Problem statement:
Please use the abstract on polystyrene nanoparticles below to name the lung cells that showed the strongest turnover of PS-NPs.

Source extract:
_____
Small Particles, Big Problems: Polystyrene nanoparticles induce DNA damage, oxidative stress, migration, and mitogenic pathways predominantly in non-malignant lung cells
Büsra Ernhofer, Andreas Spittler, Franziska Ferk, Miroslav Mišík, Martha Zylka, Lisa Glatt, Kristiina Boettiger, Anna Solta, Dominik Kirchhofer, Gerald Timelthaler, Zsolt Megyesfalvi, Verena Kopatz, Heinrich Kovar, Siegfried Knasmueller, Clemens Aigner, Lukas Kenner, Balázs Döme, Karin Schelch
Abstract
Polystyrene micro- and nanoplastics (PS-MNPs) are emerging environmental pollutants with potential implications for human health. This study investigated the cytotoxic effects of PS particles by using two different sizes of PS-MNPs (0.25 µm and 1 µm) on non-small cell lung cancer (A549, H460), small cell lung cancer (DMS53, H372), and normal lung epithelial (BEAS-2B) cells as well as on human-derived lung organoids. Neither PS-MPs nor PS-NPs interfered with cell viability or proliferation at lower concentrations (< 30 µg/cm 2 , equivalent to 50 µg/ml). Intracellular kinetic assays revealed that non-malignant (BEAS-2B) lung cells had the strongest turnover of PS-NPs compared to malignant cells. Since PS-NPs exhibited more pronounced cellular effects, additional analyses focused on their impact. Furthermore, we observed significantly increased migration, prolonged S-phase arrest with induced DNA damage, and oxidative stress in non-malignant (BEAS-2B) lung cells. Thus, our data suggest that BEAS-2B cells exhibit the highest sensitivity to PS-NPs. These cells displayed decreased base excision repair capacity and increased activation of survival pathways including AKT and ERK phosphorylation after PS-NP treatment. PS-NP internalization and increase of signal pathways were validated in a physiological lung organoid setting. Our findings suggest that while PS-NPs do not significantly affect the malignant behavior of cancer cells, they could promote tumor-like features in normal lung cells through the induction of survival pathways, migration, and altered stress response mechanisms.
_____
Available data:
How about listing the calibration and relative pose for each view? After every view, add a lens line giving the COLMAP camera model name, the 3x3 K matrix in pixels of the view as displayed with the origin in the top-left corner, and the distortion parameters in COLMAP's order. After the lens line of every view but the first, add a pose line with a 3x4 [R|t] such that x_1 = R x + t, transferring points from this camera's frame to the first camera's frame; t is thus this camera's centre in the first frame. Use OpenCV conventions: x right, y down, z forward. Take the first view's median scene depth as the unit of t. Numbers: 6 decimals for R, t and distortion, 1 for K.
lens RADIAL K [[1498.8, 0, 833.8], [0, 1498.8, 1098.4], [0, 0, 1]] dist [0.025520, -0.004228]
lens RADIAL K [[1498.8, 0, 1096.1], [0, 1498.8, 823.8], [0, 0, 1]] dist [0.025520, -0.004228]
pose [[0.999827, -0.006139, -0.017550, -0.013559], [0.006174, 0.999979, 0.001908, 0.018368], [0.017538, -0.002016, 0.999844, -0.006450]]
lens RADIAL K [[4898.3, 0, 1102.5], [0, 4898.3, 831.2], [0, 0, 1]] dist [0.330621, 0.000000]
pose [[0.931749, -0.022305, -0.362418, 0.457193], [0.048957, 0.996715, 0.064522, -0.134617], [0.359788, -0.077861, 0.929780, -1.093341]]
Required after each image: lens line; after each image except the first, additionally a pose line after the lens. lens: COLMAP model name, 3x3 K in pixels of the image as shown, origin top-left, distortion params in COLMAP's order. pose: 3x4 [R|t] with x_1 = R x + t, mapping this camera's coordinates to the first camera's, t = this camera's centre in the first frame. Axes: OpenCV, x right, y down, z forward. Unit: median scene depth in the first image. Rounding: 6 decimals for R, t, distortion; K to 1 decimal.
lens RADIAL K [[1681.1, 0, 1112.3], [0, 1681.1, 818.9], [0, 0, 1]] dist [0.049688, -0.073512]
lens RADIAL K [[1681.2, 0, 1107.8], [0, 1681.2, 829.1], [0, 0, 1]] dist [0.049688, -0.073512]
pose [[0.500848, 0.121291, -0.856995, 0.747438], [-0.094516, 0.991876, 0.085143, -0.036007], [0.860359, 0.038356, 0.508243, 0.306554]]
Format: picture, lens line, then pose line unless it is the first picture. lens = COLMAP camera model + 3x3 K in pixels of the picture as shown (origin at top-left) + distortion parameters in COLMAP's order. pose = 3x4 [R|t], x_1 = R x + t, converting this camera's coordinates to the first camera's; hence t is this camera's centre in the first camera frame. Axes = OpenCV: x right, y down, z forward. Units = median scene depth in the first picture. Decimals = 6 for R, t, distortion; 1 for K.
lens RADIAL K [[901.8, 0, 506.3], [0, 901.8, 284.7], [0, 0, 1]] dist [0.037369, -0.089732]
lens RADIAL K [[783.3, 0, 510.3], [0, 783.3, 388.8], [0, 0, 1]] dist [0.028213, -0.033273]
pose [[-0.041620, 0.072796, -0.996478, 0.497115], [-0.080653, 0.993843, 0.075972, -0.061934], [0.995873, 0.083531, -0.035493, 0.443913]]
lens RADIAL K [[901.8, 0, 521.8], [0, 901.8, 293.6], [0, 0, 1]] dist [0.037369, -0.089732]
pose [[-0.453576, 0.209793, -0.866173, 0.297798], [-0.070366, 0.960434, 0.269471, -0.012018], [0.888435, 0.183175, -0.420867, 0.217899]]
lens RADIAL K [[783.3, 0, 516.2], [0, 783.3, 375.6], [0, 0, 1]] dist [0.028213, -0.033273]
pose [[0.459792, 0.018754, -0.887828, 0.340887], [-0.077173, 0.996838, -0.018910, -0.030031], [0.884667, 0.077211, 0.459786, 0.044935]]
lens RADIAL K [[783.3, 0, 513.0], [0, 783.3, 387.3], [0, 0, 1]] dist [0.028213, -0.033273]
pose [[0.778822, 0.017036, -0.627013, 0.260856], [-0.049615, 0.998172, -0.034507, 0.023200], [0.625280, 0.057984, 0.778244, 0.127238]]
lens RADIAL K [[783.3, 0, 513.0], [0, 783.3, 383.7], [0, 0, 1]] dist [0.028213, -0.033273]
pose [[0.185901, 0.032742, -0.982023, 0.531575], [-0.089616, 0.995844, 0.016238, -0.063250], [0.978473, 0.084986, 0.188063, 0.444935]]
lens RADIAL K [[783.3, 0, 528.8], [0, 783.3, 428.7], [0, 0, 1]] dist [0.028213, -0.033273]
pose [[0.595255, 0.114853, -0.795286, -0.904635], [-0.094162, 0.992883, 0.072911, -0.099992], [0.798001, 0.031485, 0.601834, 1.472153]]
_____
Exercise result:
The non-malignant BEAS-2B lung cells.